Supplied data section start
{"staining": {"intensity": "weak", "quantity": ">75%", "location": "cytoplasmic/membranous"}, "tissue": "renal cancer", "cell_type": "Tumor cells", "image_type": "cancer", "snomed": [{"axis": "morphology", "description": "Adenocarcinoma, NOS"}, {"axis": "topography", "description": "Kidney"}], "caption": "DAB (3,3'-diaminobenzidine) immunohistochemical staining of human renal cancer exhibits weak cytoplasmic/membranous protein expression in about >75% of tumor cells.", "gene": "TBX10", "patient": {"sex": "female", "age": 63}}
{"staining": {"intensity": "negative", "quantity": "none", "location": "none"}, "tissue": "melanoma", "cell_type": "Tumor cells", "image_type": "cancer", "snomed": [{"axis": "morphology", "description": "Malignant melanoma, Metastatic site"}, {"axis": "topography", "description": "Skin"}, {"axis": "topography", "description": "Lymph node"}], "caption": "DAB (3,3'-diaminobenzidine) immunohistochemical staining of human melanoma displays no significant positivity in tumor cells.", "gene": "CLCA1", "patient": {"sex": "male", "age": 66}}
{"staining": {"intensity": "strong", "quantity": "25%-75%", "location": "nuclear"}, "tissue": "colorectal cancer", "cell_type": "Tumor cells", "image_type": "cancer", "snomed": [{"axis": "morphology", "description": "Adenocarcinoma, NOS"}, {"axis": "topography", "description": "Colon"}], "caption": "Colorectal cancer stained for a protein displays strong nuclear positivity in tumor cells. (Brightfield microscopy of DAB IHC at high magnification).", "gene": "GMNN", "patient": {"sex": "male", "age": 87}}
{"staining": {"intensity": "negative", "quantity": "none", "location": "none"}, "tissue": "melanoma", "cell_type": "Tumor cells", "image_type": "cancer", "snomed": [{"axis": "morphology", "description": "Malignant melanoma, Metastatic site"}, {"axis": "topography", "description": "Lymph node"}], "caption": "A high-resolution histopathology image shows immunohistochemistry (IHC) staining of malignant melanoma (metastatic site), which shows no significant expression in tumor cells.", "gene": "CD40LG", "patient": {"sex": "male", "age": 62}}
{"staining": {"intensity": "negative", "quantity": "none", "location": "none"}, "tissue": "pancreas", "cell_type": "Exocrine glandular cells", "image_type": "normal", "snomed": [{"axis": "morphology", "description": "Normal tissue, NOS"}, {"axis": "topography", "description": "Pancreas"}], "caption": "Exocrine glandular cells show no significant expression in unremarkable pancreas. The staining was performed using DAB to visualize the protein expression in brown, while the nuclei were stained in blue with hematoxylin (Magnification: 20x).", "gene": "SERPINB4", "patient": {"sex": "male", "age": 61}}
Supplied data section end
Every entry shown above should be written out again without a single difference.

{"staining": {"intensity": "weak", "quantity": ">75%", "location": "cytoplasmic/membranous"}, "tissue": "renal cancer", "cell_type": "Tumor cells", "image_type": "cancer", "snomed": [{"axis": "morphology", "description": "Adenocarcinoma, NOS"}, {"axis": "topography", "description": "Kidney"}], "caption": "DAB (3,3'-diaminobenzidine) immunohistochemical staining of human renal cancer exhibits weak cytoplasmic/membranous protein expression in about >75% of tumor cells.", "gene": "TBX10", "patient": {"sex": "female", "age": 63}}
{"staining": {"intensity": "negative", "quantity": "none", "location": "none"}, "tissue": "melanoma", "cell_type": "Tumor cells", "image_type": "cancer", "snomed": [{"axis": "morphology", "description": "Malignant melanoma, Metastatic site"}, {"axis": "topography", "description": "Skin"}, {"axis": "topography", "description": "Lymph node"}], "caption": "DAB (3,3'-diaminobenzidine) immunohistochemical staining of human melanoma displays no significant positivity in tumor cells.", "gene": "CLCA1", "patient": {"sex": "male", "age": 66}}
{"staining": {"intensity": "strong", "quantity": "25%-75%", "location": "nuclear"}, "tissue": "colorectal cancer", "cell_type": "Tumor cells", "image_type": "cancer", "snomed": [{"axis": "morphology", "description": "Adenocarcinoma, NOS"}, {"axis": "topography", "description": "Colon"}], "caption": "Colorectal cancer stained for a protein displays strong nuclear positivity in tumor cells. (Brightfield microscopy of DAB IHC at high magnification).", "gene": "GMNN", "patient": {"sex": "male", "age": 87}}
{"staining": {"intensity": "negative", "quantity": "none", "location": "none"}, "tissue": "melanoma", "cell_type": "Tumor cells", "image_type": "cancer", "snomed": [{"axis": "morphology", "description": "Malignant melanoma, Metastatic site"}, {"axis": "topography", "description": "Lymph node"}], "caption": "A high-resolution histopathology image shows immunohistochemistry (IHC) staining of malignant melanoma (metastatic site), which shows no significant expression in tumor cells.", "gene": "CD40LG", "patient": {"sex": "male", "age": 62}}
{"staining": {"intensity": "negative", "quantity": "none", "location": "none"}, "tissue": "pancreas", "cell_type": "Exocrine glandular cells", "image_type": "normal", "snomed": [{"axis": "morphology", "description": "Normal tissue, NOS"}, {"axis": "topography", "description": "Pancreas"}], "caption": "Exocrine glandular cells show no significant expression in unremarkable pancreas. The staining was performed using DAB to visualize the protein expression in brown, while the nuclei were stained in blue with hematoxylin (Magnification: 20x).", "gene": "SERPINB4", "patient": {"sex": "male", "age": 61}}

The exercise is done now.